The most common question we get from operators setting up their first tournament: "What's the difference between single and double elimination, and which should I pick?"
Short answer: single elim if you want it done fast; double elim if you want it to feel fair. The longer answer is below.
Single elimination
Lose once, you're out. The bracket is a binary tree — a 16-player single-elim has 15 total matches: 8 in round 1, 4 in round 2, 2 in semis, 1 final. Every match eliminates exactly one player.
Pros:
- Fast. An 8-player single-elim wraps in about 45 minutes on one table. 16-player on two tables, ~90 minutes.
- Simple to explain. Lose, you're out. Done.
- Drama at every match. Every loss eliminates someone, so stakes are high from the first round.
Cons:
- Unlucky early matchups can knock a strong player out fast. First round draws sometimes pit the two best players against each other; the loser exits without a real chance to prove themselves.
- No second chance. Players who travel to your tournament might play one match and be done in 15 minutes. That's a tough sell for a $5-cover league night.
Double elimination
Lose once, drop to the losers bracket. Lose twice, you're out. Every player is guaranteed at least two matches before they're eliminated. The bracket has two halves — winners and losers — that converge in a grand final.
Pros:
- Fairer. Bad early matchups don't end your night. Players have to actually be beaten by two different opponents (or the same one twice) to be eliminated.
- More games per player. Double the play time per dollar of entry fee.
- Compelling losers-bracket runs. A player who loses early but wins seven straight in the losers bracket to make the grand final is a real story. Some of the best tournament narratives come from these comeback paths.
Cons:
- Roughly 2× the matches. A 16-player double-elim has ~30 matches vs ~15 in single. You need more time, more table-hours, or more tables running in parallel.
- The grand-final reset rule confuses everyone the first time.

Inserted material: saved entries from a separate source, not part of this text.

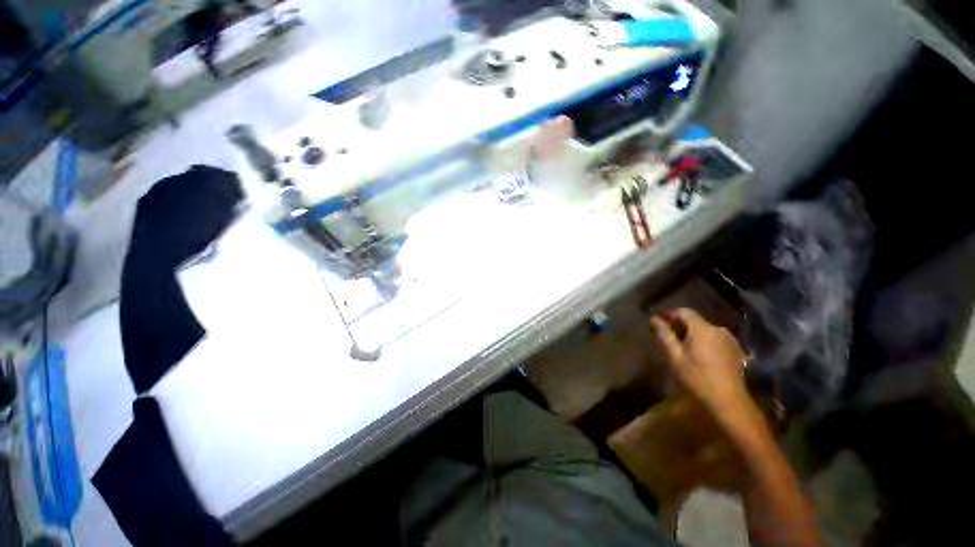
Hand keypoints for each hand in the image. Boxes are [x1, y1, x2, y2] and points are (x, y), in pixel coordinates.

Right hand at [650, 308, 748, 412]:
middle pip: (695, 320)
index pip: (684, 312)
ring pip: (704, 329)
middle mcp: (718, 329)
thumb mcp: (675, 357)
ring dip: (691, 332)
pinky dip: (703, 340)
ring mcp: (729, 339)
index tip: (656, 317)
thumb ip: (664, 335)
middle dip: (679, 323)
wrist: (729, 401)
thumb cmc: (698, 378)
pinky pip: (714, 338)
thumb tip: (654, 319)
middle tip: (665, 332)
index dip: (669, 312)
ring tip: (680, 343)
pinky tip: (697, 352)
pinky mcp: (735, 349)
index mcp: (702, 330)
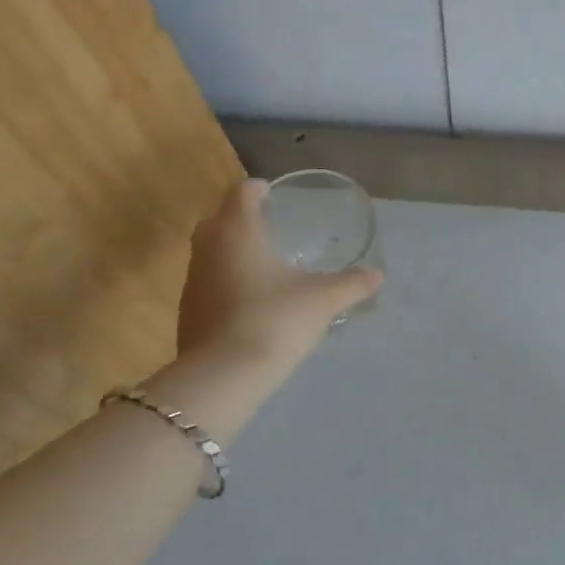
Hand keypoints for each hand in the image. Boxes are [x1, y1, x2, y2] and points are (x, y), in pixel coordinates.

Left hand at [173, 179, 381, 384]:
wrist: (223, 376)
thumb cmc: (275, 320)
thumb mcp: (322, 301)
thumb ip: (350, 284)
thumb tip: (377, 275)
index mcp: (238, 232)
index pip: (241, 193)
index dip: (256, 188)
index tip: (270, 191)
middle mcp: (209, 248)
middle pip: (217, 218)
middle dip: (238, 216)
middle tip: (265, 222)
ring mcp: (193, 281)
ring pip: (208, 251)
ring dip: (228, 249)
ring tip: (258, 260)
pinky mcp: (187, 311)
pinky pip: (206, 282)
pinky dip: (223, 279)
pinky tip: (246, 298)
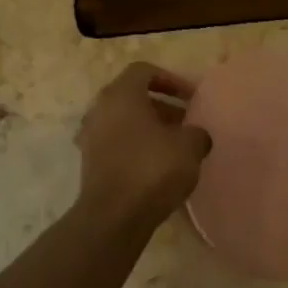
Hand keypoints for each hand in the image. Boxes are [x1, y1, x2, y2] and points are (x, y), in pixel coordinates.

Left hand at [75, 62, 211, 230]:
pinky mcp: (89, 162)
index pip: (144, 71)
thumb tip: (196, 136)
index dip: (171, 79)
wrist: (113, 217)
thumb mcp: (189, 147)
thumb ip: (197, 133)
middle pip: (133, 96)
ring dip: (150, 128)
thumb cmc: (152, 169)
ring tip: (176, 146)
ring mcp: (90, 136)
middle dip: (162, 106)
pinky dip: (136, 146)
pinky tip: (157, 166)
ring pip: (124, 121)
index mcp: (121, 94)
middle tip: (186, 122)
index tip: (191, 98)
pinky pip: (117, 143)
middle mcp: (100, 109)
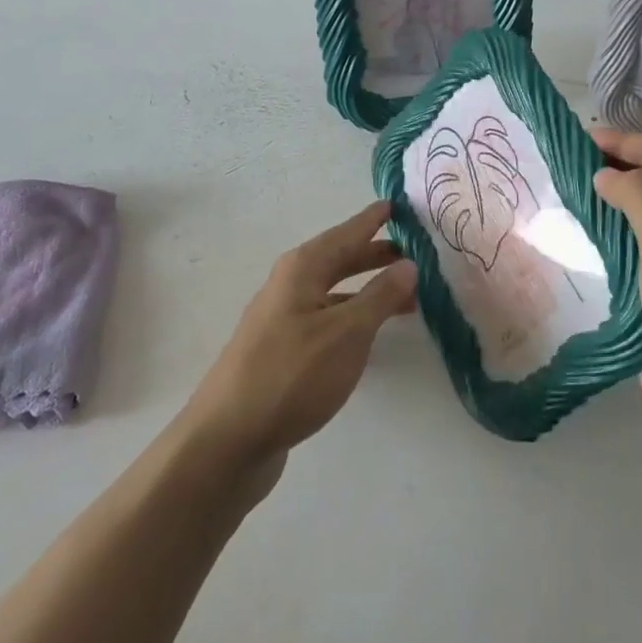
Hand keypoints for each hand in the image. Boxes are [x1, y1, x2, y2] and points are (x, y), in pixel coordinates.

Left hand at [185, 200, 414, 472]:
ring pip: (333, 292)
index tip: (397, 204)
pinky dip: (352, 317)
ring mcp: (282, 320)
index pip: (346, 233)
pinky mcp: (281, 352)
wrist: (229, 438)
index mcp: (302, 269)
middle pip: (338, 260)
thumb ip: (380, 296)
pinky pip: (326, 319)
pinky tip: (368, 336)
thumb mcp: (347, 332)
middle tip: (412, 253)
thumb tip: (408, 263)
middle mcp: (289, 286)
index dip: (372, 220)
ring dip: (367, 290)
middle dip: (374, 255)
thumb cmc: (292, 374)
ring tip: (405, 298)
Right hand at [591, 129, 641, 505]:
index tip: (575, 137)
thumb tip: (606, 173)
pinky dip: (607, 241)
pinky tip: (574, 239)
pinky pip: (635, 257)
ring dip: (607, 204)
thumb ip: (641, 203)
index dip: (624, 142)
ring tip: (560, 193)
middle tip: (561, 163)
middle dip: (615, 168)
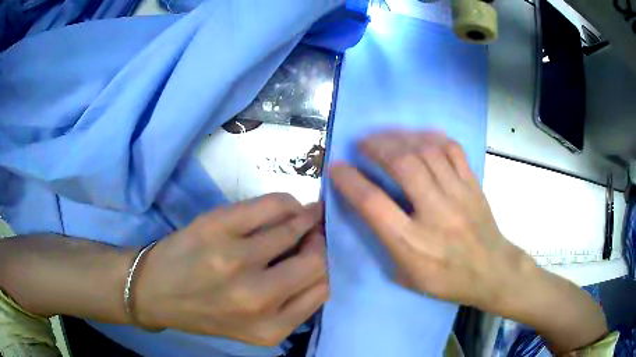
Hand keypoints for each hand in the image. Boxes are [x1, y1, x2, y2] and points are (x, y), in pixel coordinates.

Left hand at [134, 193, 327, 345]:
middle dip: (320, 243)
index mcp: (270, 328)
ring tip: (305, 215)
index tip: (319, 253)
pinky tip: (286, 207)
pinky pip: (271, 205)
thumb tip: (322, 259)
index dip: (326, 266)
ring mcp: (235, 260)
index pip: (323, 288)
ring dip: (306, 218)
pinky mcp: (217, 227)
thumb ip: (292, 304)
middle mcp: (256, 299)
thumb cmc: (205, 312)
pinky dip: (286, 203)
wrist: (154, 292)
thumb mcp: (254, 326)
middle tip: (314, 232)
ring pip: (294, 228)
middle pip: (316, 261)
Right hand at [330, 131, 606, 352]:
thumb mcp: (406, 276)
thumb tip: (366, 208)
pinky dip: (431, 137)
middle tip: (362, 143)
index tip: (336, 167)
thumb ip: (384, 243)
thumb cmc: (446, 280)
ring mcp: (458, 195)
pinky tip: (418, 137)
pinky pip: (452, 149)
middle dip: (375, 147)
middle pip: (402, 165)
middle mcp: (435, 214)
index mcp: (412, 244)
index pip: (373, 204)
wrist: (491, 271)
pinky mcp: (473, 184)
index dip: (349, 181)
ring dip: (399, 138)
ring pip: (426, 151)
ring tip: (385, 136)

See below.
The grand-final reset rule
This is the rule that trips up new operators. Here's what it actually means:
The winners-bracket champion enters the grand final having never lost. The losers-bracket champion has lost exactly once. If they meet in the grand final and the losers-bracket player wins — that means the winners-bracket player has now lost once, same as everyone else who's been eliminated.
In a true double elim, you have to lose twice to be eliminated. The winners-bracket champion has only lost once. So they get one more shot — the "reset" match.

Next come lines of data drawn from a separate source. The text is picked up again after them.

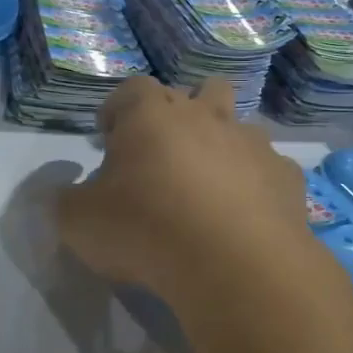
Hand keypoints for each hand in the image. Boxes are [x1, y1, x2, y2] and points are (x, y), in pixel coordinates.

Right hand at [57, 76, 315, 310]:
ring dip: (224, 145)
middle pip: (201, 90)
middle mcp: (207, 117)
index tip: (108, 133)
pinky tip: (246, 215)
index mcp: (152, 116)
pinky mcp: (286, 177)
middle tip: (165, 149)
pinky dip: (255, 184)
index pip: (132, 89)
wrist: (234, 263)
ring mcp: (253, 144)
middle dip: (184, 110)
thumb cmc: (146, 230)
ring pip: (240, 126)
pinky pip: (268, 169)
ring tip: (210, 183)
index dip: (118, 107)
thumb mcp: (79, 222)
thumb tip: (68, 191)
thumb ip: (66, 200)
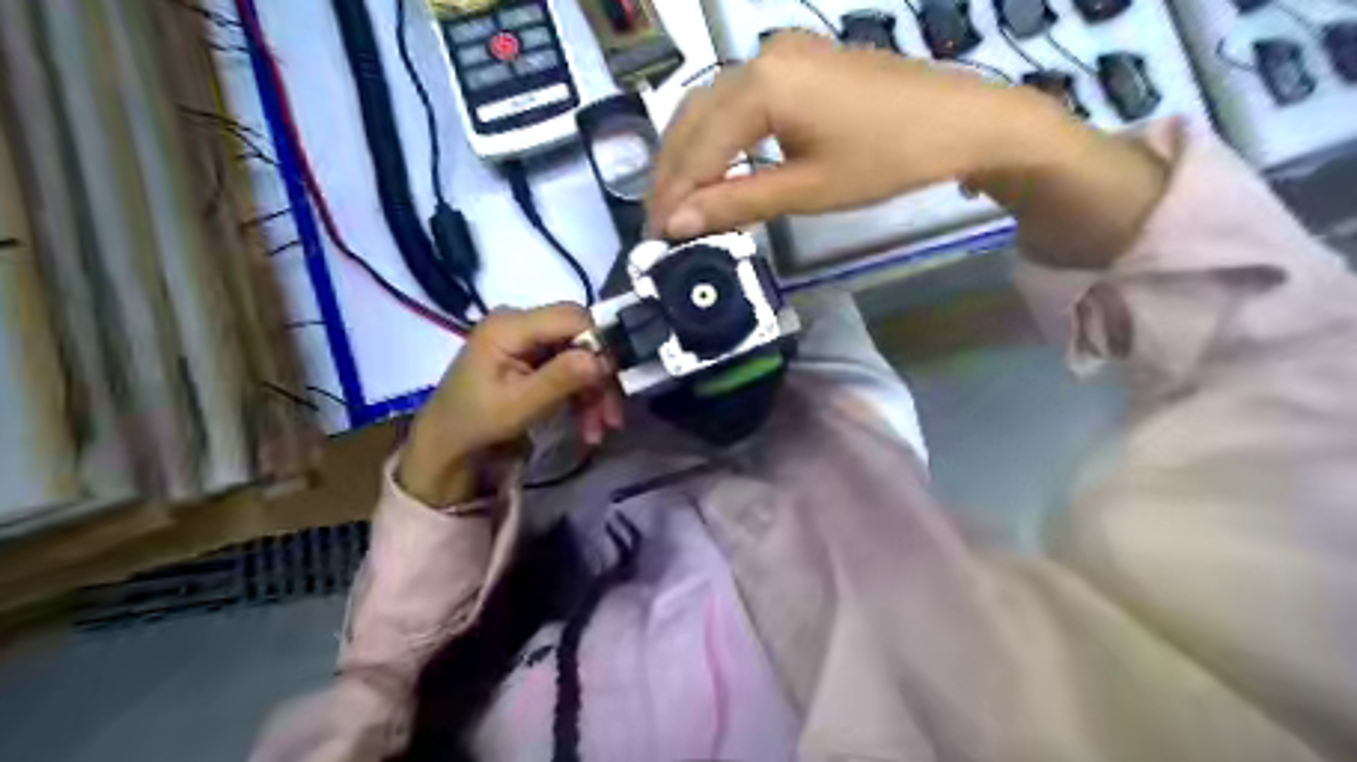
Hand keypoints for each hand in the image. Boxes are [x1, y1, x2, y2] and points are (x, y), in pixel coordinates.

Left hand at [397, 302, 620, 504]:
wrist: (447, 444)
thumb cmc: (476, 423)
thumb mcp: (518, 406)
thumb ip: (560, 379)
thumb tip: (603, 359)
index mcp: (510, 325)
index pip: (573, 318)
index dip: (600, 344)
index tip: (616, 380)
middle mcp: (520, 323)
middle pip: (580, 337)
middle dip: (600, 376)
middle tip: (612, 415)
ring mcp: (527, 339)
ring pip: (580, 355)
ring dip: (595, 392)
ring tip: (601, 429)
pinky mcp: (532, 356)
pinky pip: (569, 368)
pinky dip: (582, 395)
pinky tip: (588, 425)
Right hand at [645, 31, 1166, 270]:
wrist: (961, 121)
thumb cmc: (887, 159)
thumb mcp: (808, 189)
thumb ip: (736, 201)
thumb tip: (677, 224)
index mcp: (763, 83)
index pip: (697, 146)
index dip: (674, 194)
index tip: (657, 237)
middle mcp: (760, 55)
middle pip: (693, 119)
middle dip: (672, 174)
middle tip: (661, 224)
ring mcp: (779, 52)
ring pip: (710, 107)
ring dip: (689, 155)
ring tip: (680, 203)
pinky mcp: (795, 61)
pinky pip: (736, 100)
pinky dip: (717, 138)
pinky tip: (714, 169)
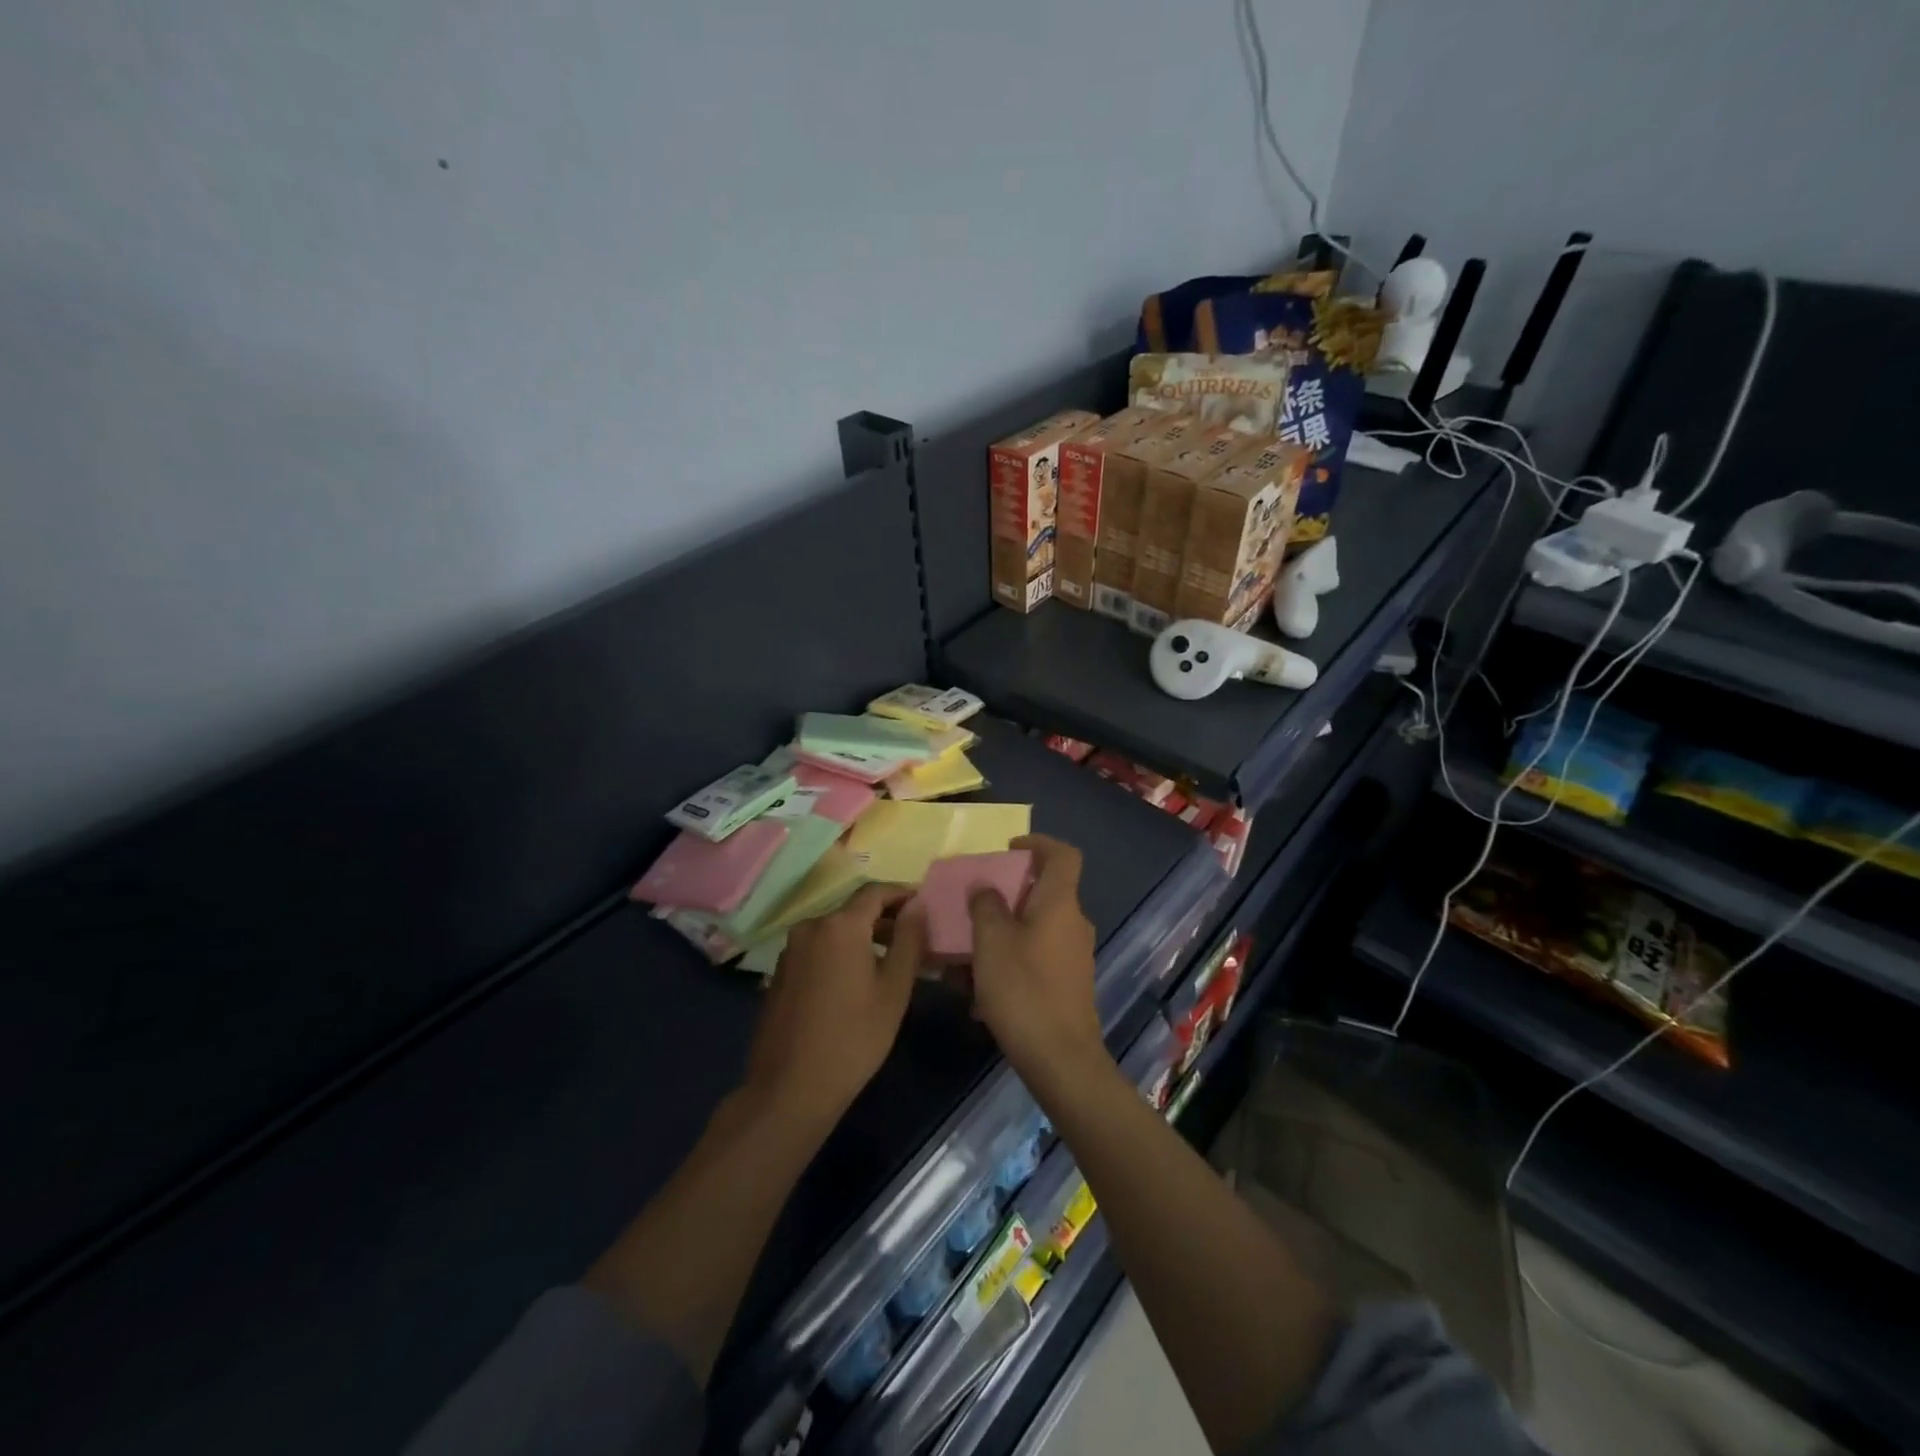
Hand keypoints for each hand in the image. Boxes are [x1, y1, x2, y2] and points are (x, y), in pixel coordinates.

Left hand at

If the winners-bracket player wins the first grand final, they're champion (the losers-bracket player has now lost twice — once getting to losers bracket, once in grand final). Done.
If the losers-bracket player wins the first grand final, you play a second match. Whoever wins that one is the champion.
BTop has a checkbox for "grand final reset" in the setup form. Leave it on for a true double elim. Turn it off if you want a single grand-final match regardless (some leagues prefer this for time reasons).
How to choose
Pick single elim if:
- You're running a quick weeknight tournament (under 2 hours).
- You have one or two tables and 16+ players.
- The vibe is casual — friendly competition, not a league night.
- It's the first tournament at this venue and you want to see how it goes before committing more time.
Pick double elim if:
- You have plenty of time (3+ hours) or a dedicated tournament evening.
- You have 3+ tables to run matches in parallel.
- It's a league night where players are paying meaningful entry fees.
- You want comeback stories and longer player engagement.
Pricing note
BTop free tier covers single elimination. Double elimination is a premium feature ($9.99 token) — except during the launch promo (until Dec 14, 2026) where it's free for everyone. After that, $9.99 per tournament unlocks double-elim plus all other premium features (multi-table, long races).